Curzon Street W.1 is located within the Mayfair district of London. The street is thought to be named after George Howe, 3rd Viscount Howe from the House of Curzon. Before this time, it was called Mayfair Row.

Curzon Street was an extremely fashionable and desirable London address.  The house at 17 Curzon Street was the London home of the Hon. Eliot Constantine Yorke (1843-1878), who married Annie Henriette de Rothschild (1844-1926) in 1873. Other notable residents of the street included members of the peerage, the art collector Edward Solly and Benjamin Disraeli. Alfred de Rothschild (1842-1918), Annie's cousin, had a grand house at 1, Seamore Place, which at that time was just off Cutrzon Street.

Eliot Constantine Yorke was a British politician and courtier. Annie de Rothschild enjoyed a very happy, though tragically brief, marriage to Eliot Yorke who died five years after their wedding on 11 February 1873. There had been initial family objections to the marriage since Eliot was not Jewish. The couple also lived at Hamble Cliff, Hamble, Hampshire, and Annie spent much of her time here after Eliot's death.

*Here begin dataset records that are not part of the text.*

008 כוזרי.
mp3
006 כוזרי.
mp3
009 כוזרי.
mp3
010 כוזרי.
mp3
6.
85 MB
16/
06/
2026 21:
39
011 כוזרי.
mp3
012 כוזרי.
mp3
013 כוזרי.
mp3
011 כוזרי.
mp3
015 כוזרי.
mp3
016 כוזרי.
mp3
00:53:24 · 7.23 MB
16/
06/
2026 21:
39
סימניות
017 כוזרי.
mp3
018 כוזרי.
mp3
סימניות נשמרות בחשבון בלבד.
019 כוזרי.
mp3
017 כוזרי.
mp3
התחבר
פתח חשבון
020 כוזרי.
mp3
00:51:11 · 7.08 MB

She died there on 21 November 1926.

In the twentieth century, the sales office of Radio London (also known as 'Big L' and 'Wonderful Radio London') was opened at 17 Curzon Street in 1964. The station, which operated from 23 December 1964 to 14 August 1967 from a ship anchored in the North Sea, like other offshore radio operators, was dubbed a pirate radio station; the introduction of the Marine Offences Act, which became law after midnight on 14 August 1967, forced the closure of all of these offices.